The predicted response is maximised as we increase the proportion of
p1
and a higher fertilisation results in higher predicted
response.
Grouped ternary plot
Sometimes, the compositional variables could be combined and grouped
to reduce the number of variables. In this data the species
p1
and p2
are assumed to be grasses,
p3
and p4
are legumes, and p5
and
p6
are herbs, thus we could combine these species to have
three (grasses, legumes and herbs) compositional variables instead of
six.
Using the grouped_ternary_data
function we can visualise
the change in the response as we change the proportion of grasses,
legume, and herbs. The species are specified using the prop
argument, while the group each species belongs to is specified using
FG
. There is a one-to-one mapping between prop
and FG
, thus for example p1
and
p2
belong to the group "Gr"
. There is also
flexibility to adjust the proportion of the species within the
functional group as well using the values
parameter. In
this example, each species within a group is 50% of the total group
proportion. All other parameters are same as
conditional_ternary_data
. See
?grouped_ternary_data
for more information.
plot_data <- grouped_ternary_data(prop = c("p1", "p2", "p3", "p4", "p5", "p6"),
FG = c("Gr", "Gr", "Le", "Le", "He", "He"),
values = c(0.5, 0.5, 0.5, 0.5, 0.5, 0.5),
add_var = list("treatment" = c("50","250")),
prediction = FALSE)
#> ✔ Finished data preparation.
plot_data <- plot_data %>% mutate(AV = DI_data_E_AV(data = .,
prop = species)$AV)
plot_data <- add_prediction(plot_data, model = mod)
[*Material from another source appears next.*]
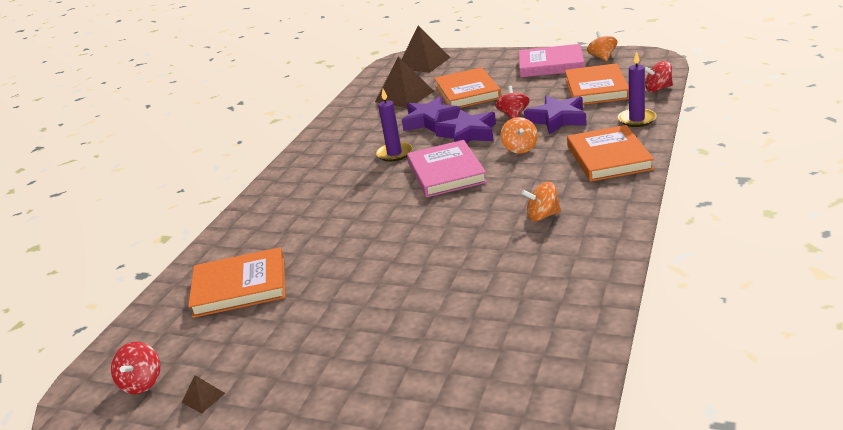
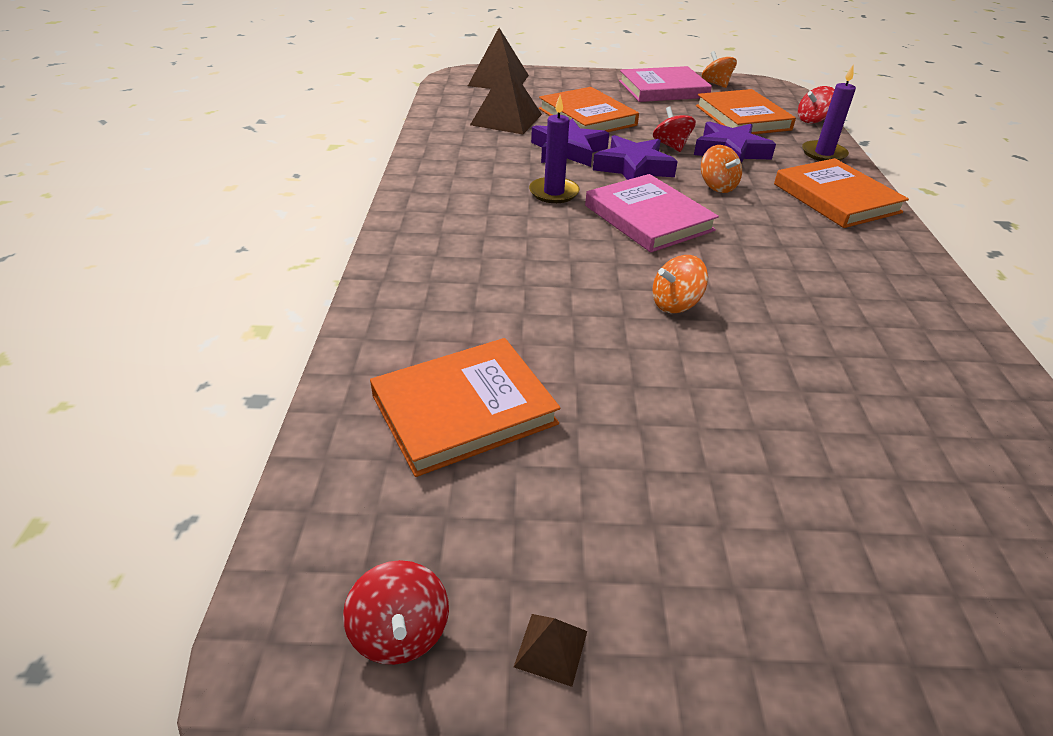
camera: 25 degrees left, 10 degrees up
(542, 216) = (828, 274): orange spinning top -> orange spinning top (675, 304)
We pass this data to the grouped_ternary_plot
function
to create the plot. We specify nrow = 2
to arrange the
plots for the two treatments in two rows.
grouped_ternary_plot(data = plot_data, nrow = 2)
#> ✔ Created all plots.
The figure shows that the predicted response is higher for the
"250"
kg treatment across the entire simplex space and
within a given level of fertilisation the response is maximised by
increasing the proportion of grasses and legumes.